Powtórz dokładnie wszystkie wiersze od początku materiału w dół aż do wiersza zawierającego „family: Hybotidae”, łącznie z tym wierszem.
**** Przedstawione dane ****
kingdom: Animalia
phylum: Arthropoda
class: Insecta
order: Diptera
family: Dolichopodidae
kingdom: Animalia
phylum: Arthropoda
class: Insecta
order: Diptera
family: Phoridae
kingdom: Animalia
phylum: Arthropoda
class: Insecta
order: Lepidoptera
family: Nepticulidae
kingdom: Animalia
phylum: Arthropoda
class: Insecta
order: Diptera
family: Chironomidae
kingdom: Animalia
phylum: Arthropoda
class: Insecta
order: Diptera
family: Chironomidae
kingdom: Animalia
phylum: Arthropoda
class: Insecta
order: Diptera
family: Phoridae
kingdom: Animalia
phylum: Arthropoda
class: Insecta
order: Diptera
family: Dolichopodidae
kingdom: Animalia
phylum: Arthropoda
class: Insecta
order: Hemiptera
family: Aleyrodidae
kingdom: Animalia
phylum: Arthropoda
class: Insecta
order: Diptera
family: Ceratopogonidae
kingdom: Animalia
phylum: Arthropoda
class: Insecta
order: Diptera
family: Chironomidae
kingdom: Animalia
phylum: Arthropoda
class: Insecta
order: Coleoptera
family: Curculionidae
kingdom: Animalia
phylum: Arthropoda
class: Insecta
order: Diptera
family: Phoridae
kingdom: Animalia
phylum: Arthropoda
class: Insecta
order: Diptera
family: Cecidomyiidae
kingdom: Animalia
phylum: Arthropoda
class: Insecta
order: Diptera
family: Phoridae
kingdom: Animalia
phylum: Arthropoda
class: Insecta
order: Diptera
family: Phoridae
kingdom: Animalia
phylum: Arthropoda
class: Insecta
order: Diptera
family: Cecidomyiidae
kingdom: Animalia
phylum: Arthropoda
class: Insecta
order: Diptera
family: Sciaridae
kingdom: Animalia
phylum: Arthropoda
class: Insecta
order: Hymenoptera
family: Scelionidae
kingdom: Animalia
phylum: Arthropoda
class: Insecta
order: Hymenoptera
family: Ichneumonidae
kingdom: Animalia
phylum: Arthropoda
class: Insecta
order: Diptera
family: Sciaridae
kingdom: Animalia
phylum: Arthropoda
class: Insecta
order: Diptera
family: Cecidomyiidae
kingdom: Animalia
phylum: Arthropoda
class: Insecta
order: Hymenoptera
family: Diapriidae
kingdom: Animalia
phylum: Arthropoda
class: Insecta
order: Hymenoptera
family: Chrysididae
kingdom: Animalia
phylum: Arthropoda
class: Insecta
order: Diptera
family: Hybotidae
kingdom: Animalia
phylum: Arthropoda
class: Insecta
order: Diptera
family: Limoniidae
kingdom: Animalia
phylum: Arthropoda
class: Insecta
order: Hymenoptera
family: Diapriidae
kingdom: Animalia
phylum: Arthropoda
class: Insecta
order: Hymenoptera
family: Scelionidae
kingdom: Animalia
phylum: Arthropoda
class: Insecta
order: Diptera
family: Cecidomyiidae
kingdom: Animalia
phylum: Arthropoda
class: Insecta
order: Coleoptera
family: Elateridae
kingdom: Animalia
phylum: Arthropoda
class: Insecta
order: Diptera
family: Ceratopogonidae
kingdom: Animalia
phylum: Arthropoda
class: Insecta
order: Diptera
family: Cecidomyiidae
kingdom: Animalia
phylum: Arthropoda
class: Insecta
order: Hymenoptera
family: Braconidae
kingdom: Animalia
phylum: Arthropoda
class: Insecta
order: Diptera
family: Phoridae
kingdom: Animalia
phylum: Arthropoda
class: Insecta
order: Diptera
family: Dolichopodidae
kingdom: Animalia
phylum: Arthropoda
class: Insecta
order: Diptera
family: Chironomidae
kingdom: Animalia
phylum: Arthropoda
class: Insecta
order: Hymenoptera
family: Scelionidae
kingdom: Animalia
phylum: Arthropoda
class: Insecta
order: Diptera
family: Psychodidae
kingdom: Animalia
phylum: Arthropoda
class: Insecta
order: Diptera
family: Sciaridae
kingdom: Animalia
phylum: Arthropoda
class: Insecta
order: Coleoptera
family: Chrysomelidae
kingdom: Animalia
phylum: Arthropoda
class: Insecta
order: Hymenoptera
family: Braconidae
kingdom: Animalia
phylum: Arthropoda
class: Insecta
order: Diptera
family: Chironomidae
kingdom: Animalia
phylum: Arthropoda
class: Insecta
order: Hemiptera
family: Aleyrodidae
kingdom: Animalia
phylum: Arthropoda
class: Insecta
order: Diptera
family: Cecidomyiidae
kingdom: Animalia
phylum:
****
- [Wynik zadania]
kingdom: Animalia
phylum: Arthropoda
class: Insecta
order: Diptera
family: Dolichopodidae
kingdom: Animalia
phylum: Arthropoda
class: Insecta
order: Diptera
family: Phoridae
kingdom: Animalia
phylum: Arthropoda
class: Insecta
order: Lepidoptera
family: Nepticulidae
kingdom: Animalia
phylum: Arthropoda
class: Insecta
order: Diptera
family: Chironomidae
kingdom: Animalia
phylum: Arthropoda
class: Insecta
order: Diptera
family: Chironomidae
kingdom: Animalia
phylum: Arthropoda
class: Insecta
order: Diptera
family: Phoridae
kingdom: Animalia
phylum: Arthropoda
class: Insecta
order: Diptera
family: Dolichopodidae
kingdom: Animalia
phylum: Arthropoda
class: Insecta
order: Hemiptera
family: Aleyrodidae
kingdom: Animalia
phylum: Arthropoda
class: Insecta
order: Diptera
family: Ceratopogonidae
kingdom: Animalia
phylum: Arthropoda
class: Insecta
order: Diptera
family: Chironomidae
kingdom: Animalia
phylum: Arthropoda
class: Insecta
order: Coleoptera
family: Curculionidae
kingdom: Animalia
phylum: Arthropoda
class: Insecta
order: Diptera
family: Phoridae
kingdom: Animalia
phylum: Arthropoda
class: Insecta
order: Diptera
family: Cecidomyiidae
kingdom: Animalia
phylum: Arthropoda
class: Insecta
order: Diptera
family: Phoridae
kingdom: Animalia
phylum: Arthropoda
class: Insecta
order: Diptera
family: Phoridae
kingdom: Animalia
phylum: Arthropoda
class: Insecta
order: Diptera
family: Cecidomyiidae
kingdom: Animalia
phylum: Arthropoda
class: Insecta
order: Diptera
family: Sciaridae
kingdom: Animalia
phylum: Arthropoda
class: Insecta
order: Hymenoptera
family: Scelionidae
kingdom: Animalia
phylum: Arthropoda
class: Insecta
order: Hymenoptera
family: Ichneumonidae
kingdom: Animalia
phylum: Arthropoda
class: Insecta
order: Diptera
family: Sciaridae
kingdom: Animalia
phylum: Arthropoda
class: Insecta
order: Diptera
family: Cecidomyiidae
kingdom: Animalia
phylum: Arthropoda
class: Insecta
order: Hymenoptera
family: Diapriidae
kingdom: Animalia
phylum: Arthropoda
class: Insecta
order: Hymenoptera
family: Chrysididae
kingdom: Animalia
phylum: Arthropoda
class: Insecta
order: Diptera
family: Hybotidae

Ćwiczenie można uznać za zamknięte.